Exercise: For this exercise, reproduce the entries below exactly, but only from the line containing "10 | 10 | 15 |" through the line containing "210 | 210 |", both included.

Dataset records
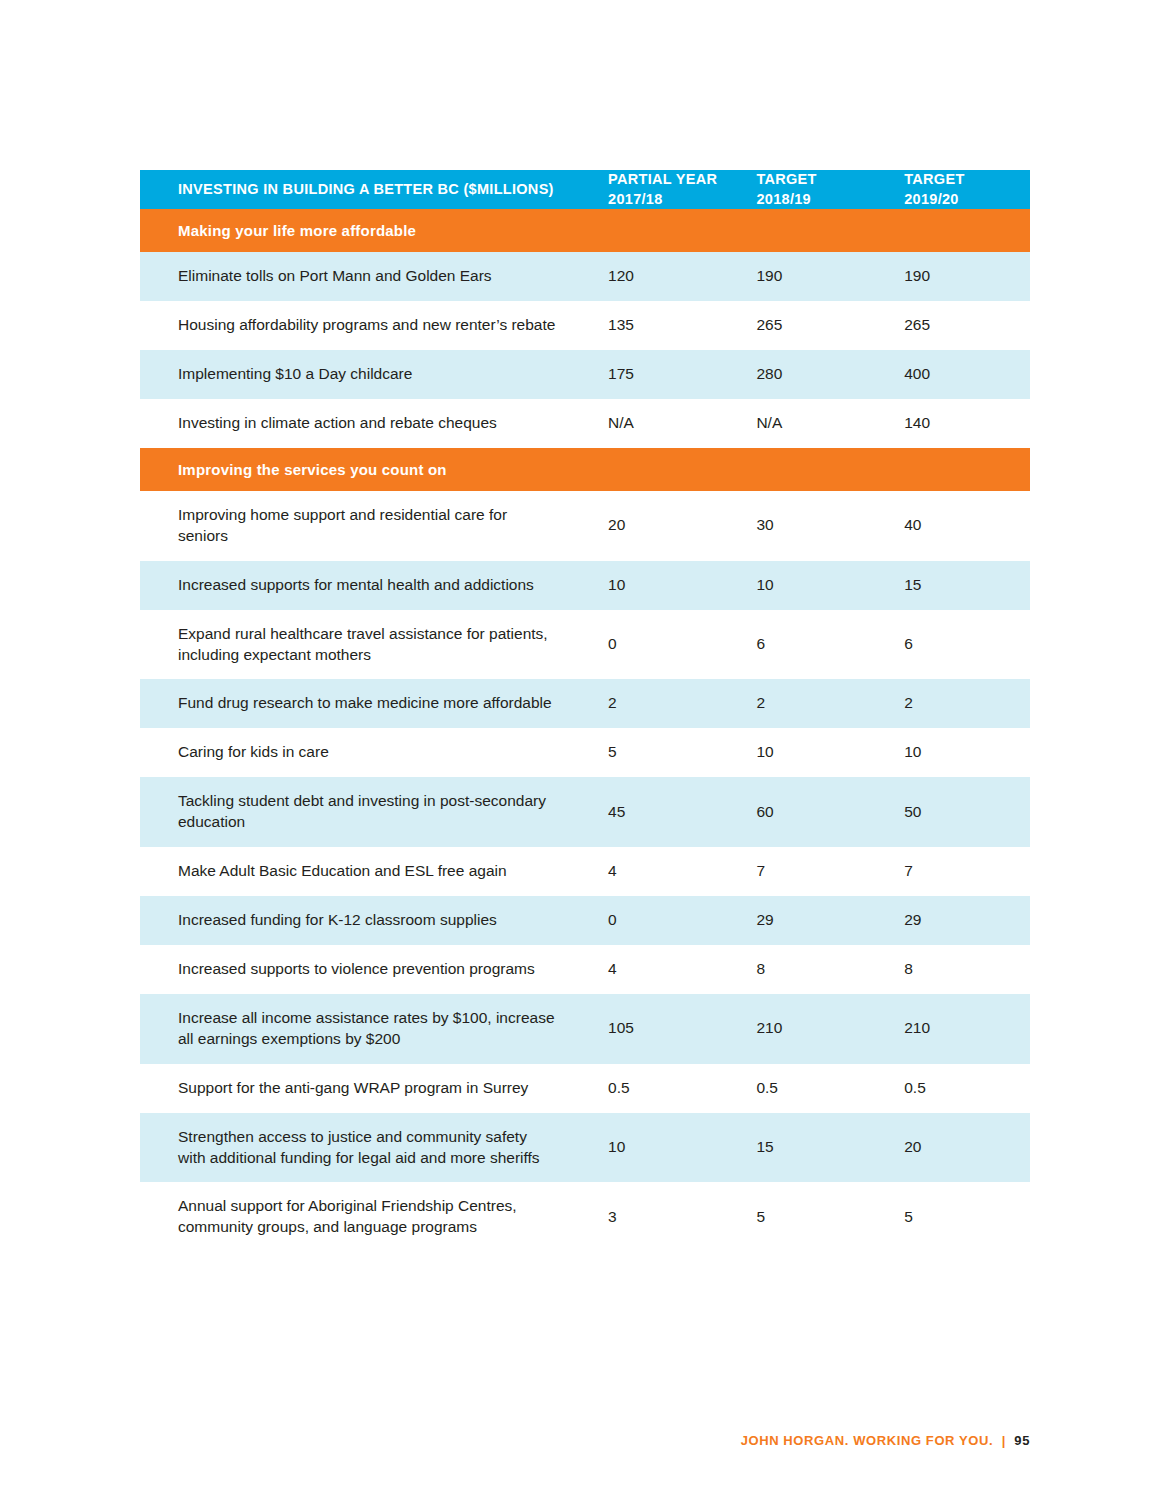| Investing in Building a Better BC ($millions) | Partial Year 2017/18 | Target 2018/19 | Target 2019/20 |
| --- | --- | --- | --- |
| Making your life more affordable |
| Eliminate tolls on Port Mann and Golden Ears | 120 | 190 | 190 |
| Housing affordability programs and new renter’s rebate | 135 | 265 | 265 |
| Implementing $10 a Day childcare | 175 | 280 | 400 |
| Investing in climate action and rebate cheques | N/A | N/A | 140 |
| Improving the services you count on |
| Improving home support and residential care for seniors | 20 | 30 | 40 |
| Increased supports for mental health and addictions | 10 | 10 | 15 |
| Expand rural healthcare travel assistance for patients, including expectant mothers | 0 | 6 | 6 |
| Fund drug research to make medicine more affordable | 2 | 2 | 2 |
| Caring for kids in care | 5 | 10 | 10 |
| Tackling student debt and investing in post-secondary education | 45 | 60 | 50 |
| Make Adult Basic Education and ESL free again | 4 | 7 | 7 |
| Increased funding for K-12 classroom supplies | 0 | 29 | 29 |
| Increased supports to violence prevention programs | 4 | 8 | 8 |
| Increase all income assistance rates by $100, increase all earnings exemptions by $200 | 105 | 210 | 210 |
| Support for the anti-gang WRAP program in Surrey | 0.5 | 0.5 | 0.5 |
| Strengthen access to justice and community safety with additional funding for legal aid and more sheriffs | 10 | 15 | 20 |
| Annual support for Aboriginal Friendship Centres, community groups, and language programs | 3 | 5 | 5 |
John Horgan. Working for you. | 95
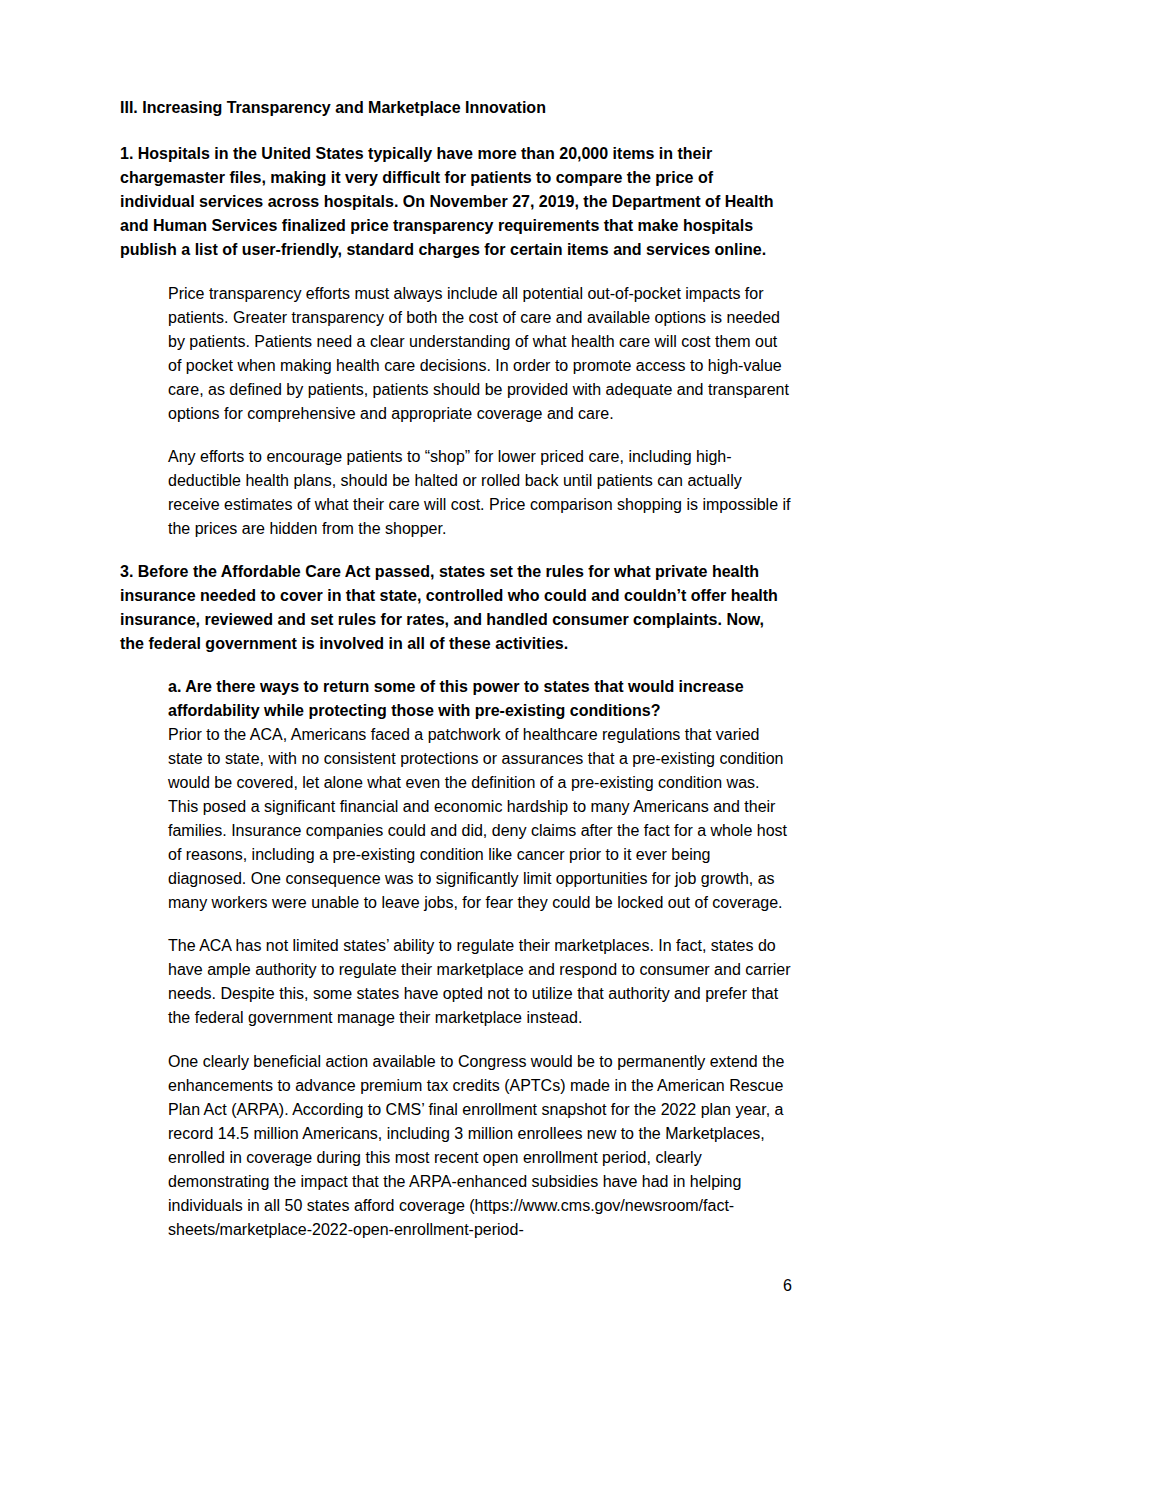III. Increasing Transparency and Marketplace Innovation
1. Hospitals in the United States typically have more than 20,000 items in their chargemaster files, making it very difficult for patients to compare the price of individual services across hospitals. On November 27, 2019, the Department of Health and Human Services finalized price transparency requirements that make hospitals publish a list of user-friendly, standard charges for certain items and services online.
Price transparency efforts must always include all potential out-of-pocket impacts for patients. Greater transparency of both the cost of care and available options is needed by patients. Patients need a clear understanding of what health care will cost them out of pocket when making health care decisions. In order to promote access to high-value care, as defined by patients, patients should be provided with adequate and transparent options for comprehensive and appropriate coverage and care.
Any efforts to encourage patients to “shop” for lower priced care, including high-deductible health plans, should be halted or rolled back until patients can actually receive estimates of what their care will cost. Price comparison shopping is impossible if the prices are hidden from the shopper.
3. Before the Affordable Care Act passed, states set the rules for what private health insurance needed to cover in that state, controlled who could and couldn’t offer health insurance, reviewed and set rules for rates, and handled consumer complaints. Now, the federal government is involved in all of these activities.
a. Are there ways to return some of this power to states that would increase affordability while protecting those with pre-existing conditions?
Prior to the ACA, Americans faced a patchwork of healthcare regulations that varied state to state, with no consistent protections or assurances that a pre-existing condition would be covered, let alone what even the definition of a pre-existing condition was. This posed a significant financial and economic hardship to many Americans and their families. Insurance companies could and did, deny claims after the fact for a whole host of reasons, including a pre-existing condition like cancer prior to it ever being diagnosed. One consequence was to significantly limit opportunities for job growth, as many workers were unable to leave jobs, for fear they could be locked out of coverage.
The ACA has not limited states’ ability to regulate their marketplaces. In fact, states do have ample authority to regulate their marketplace and respond to consumer and carrier needs. Despite this, some states have opted not to utilize that authority and prefer that the federal government manage their marketplace instead.
One clearly beneficial action available to Congress would be to permanently extend the enhancements to advance premium tax credits (APTCs) made in the American Rescue Plan Act (ARPA). According to CMS’ final enrollment snapshot for the 2022 plan year, a record 14.5 million Americans, including 3 million enrollees new to the Marketplaces, enrolled in coverage during this most recent open enrollment period, clearly demonstrating the impact that the ARPA-enhanced subsidies have had in helping individuals in all 50 states afford coverage (https://www.cms.gov/newsroom/fact-sheets/marketplace-2022-open-enrollment-period-
6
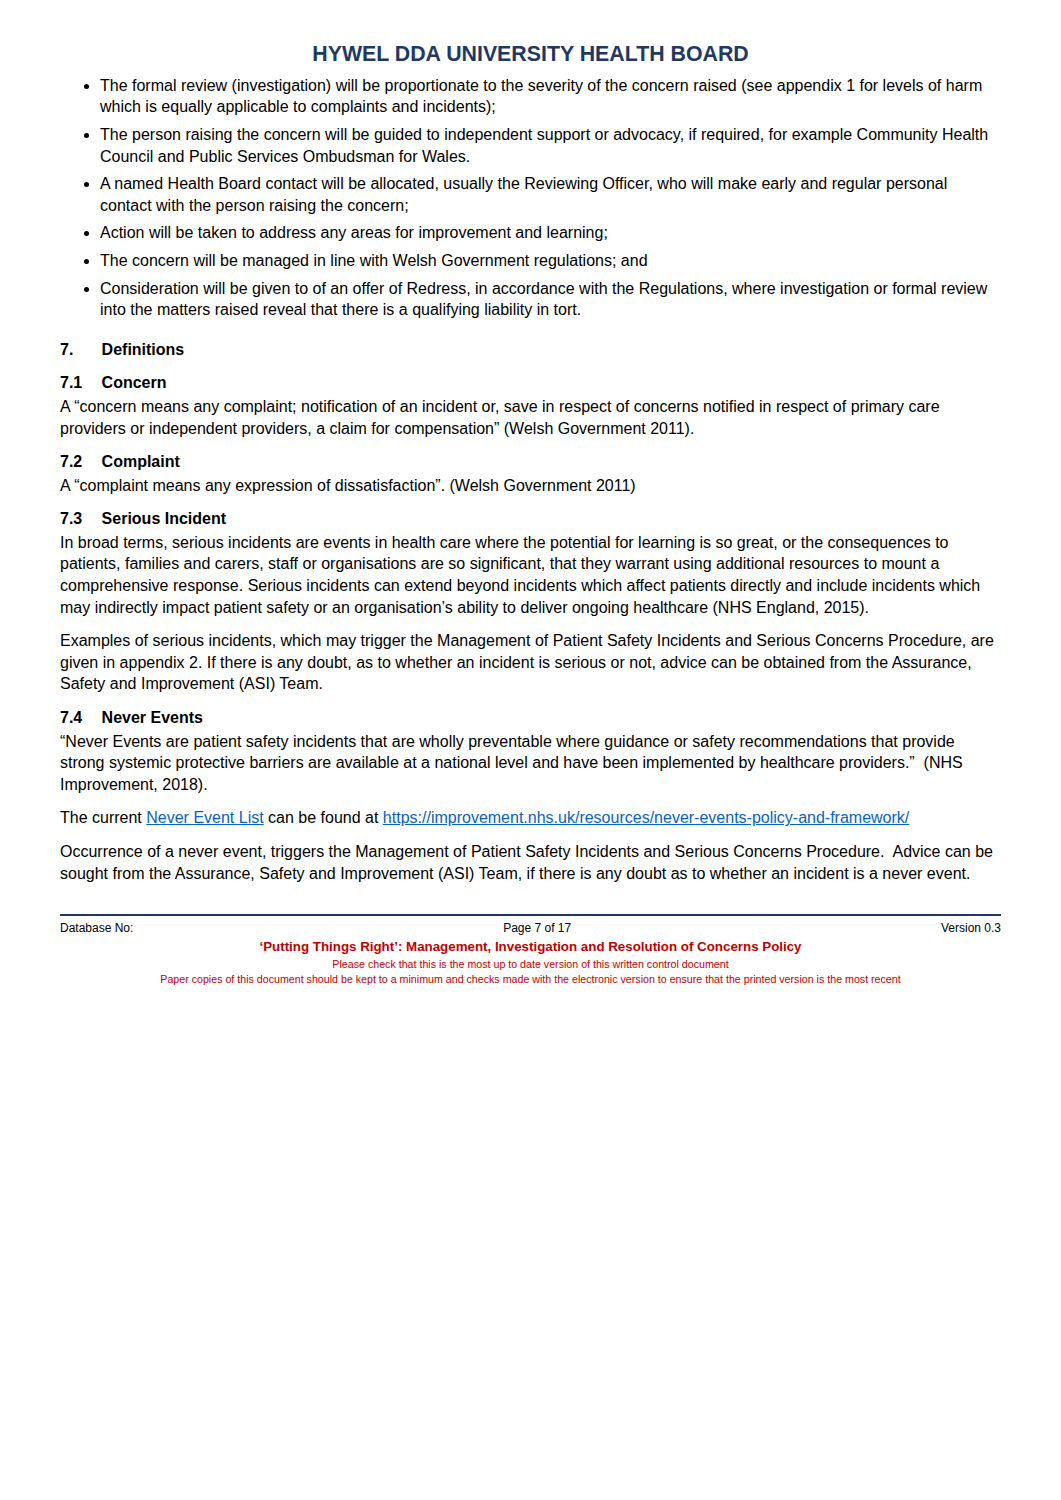HYWEL DDA UNIVERSITY HEALTH BOARD
The formal review (investigation) will be proportionate to the severity of the concern raised (see appendix 1 for levels of harm which is equally applicable to complaints and incidents);
The person raising the concern will be guided to independent support or advocacy, if required, for example Community Health Council and Public Services Ombudsman for Wales.
A named Health Board contact will be allocated, usually the Reviewing Officer, who will make early and regular personal contact with the person raising the concern;
Action will be taken to address any areas for improvement and learning;
The concern will be managed in line with Welsh Government regulations; and
Consideration will be given to of an offer of Redress, in accordance with the Regulations, where investigation or formal review into the matters raised reveal that there is a qualifying liability in tort.
7. Definitions
7.1 Concern
A “concern means any complaint; notification of an incident or, save in respect of concerns notified in respect of primary care providers or independent providers, a claim for compensation” (Welsh Government 2011).
7.2 Complaint
A “complaint means any expression of dissatisfaction”. (Welsh Government 2011)
7.3 Serious Incident
In broad terms, serious incidents are events in health care where the potential for learning is so great, or the consequences to patients, families and carers, staff or organisations are so significant, that they warrant using additional resources to mount a comprehensive response. Serious incidents can extend beyond incidents which affect patients directly and include incidents which may indirectly impact patient safety or an organisation’s ability to deliver ongoing healthcare (NHS England, 2015).
Examples of serious incidents, which may trigger the Management of Patient Safety Incidents and Serious Concerns Procedure, are given in appendix 2. If there is any doubt, as to whether an incident is serious or not, advice can be obtained from the Assurance, Safety and Improvement (ASI) Team.
7.4 Never Events
“Never Events are patient safety incidents that are wholly preventable where guidance or safety recommendations that provide strong systemic protective barriers are available at a national level and have been implemented by healthcare providers.” (NHS Improvement, 2018).
The current Never Event List can be found at https://improvement.nhs.uk/resources/never-events-policy-and-framework/
Occurrence of a never event, triggers the Management of Patient Safety Incidents and Serious Concerns Procedure. Advice can be sought from the Assurance, Safety and Improvement (ASI) Team, if there is any doubt as to whether an incident is a never event.
Database No:
Page 7 of 17
Version 0.3
‘Putting Things Right’: Management, Investigation and Resolution of Concerns Policy
Please check that this is the most up to date version of this written control document
Paper copies of this document should be kept to a minimum and checks made with the electronic version to ensure that the printed version is the most recent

Output:
| Increased supports for mental health and addictions | 10 | 10 | 15 |
| Expand rural healthcare travel assistance for patients, including expectant mothers | 0 | 6 | 6 |
| Fund drug research to make medicine more affordable | 2 | 2 | 2 |
| Caring for kids in care | 5 | 10 | 10 |
| Tackling student debt and investing in post-secondary education | 45 | 60 | 50 |
| Make Adult Basic Education and ESL free again | 4 | 7 | 7 |
| Increased funding for K-12 classroom supplies | 0 | 29 | 29 |
| Increased supports to violence prevention programs | 4 | 8 | 8 |
| Increase all income assistance rates by $100, increase all earnings exemptions by $200 | 105 | 210 | 210 |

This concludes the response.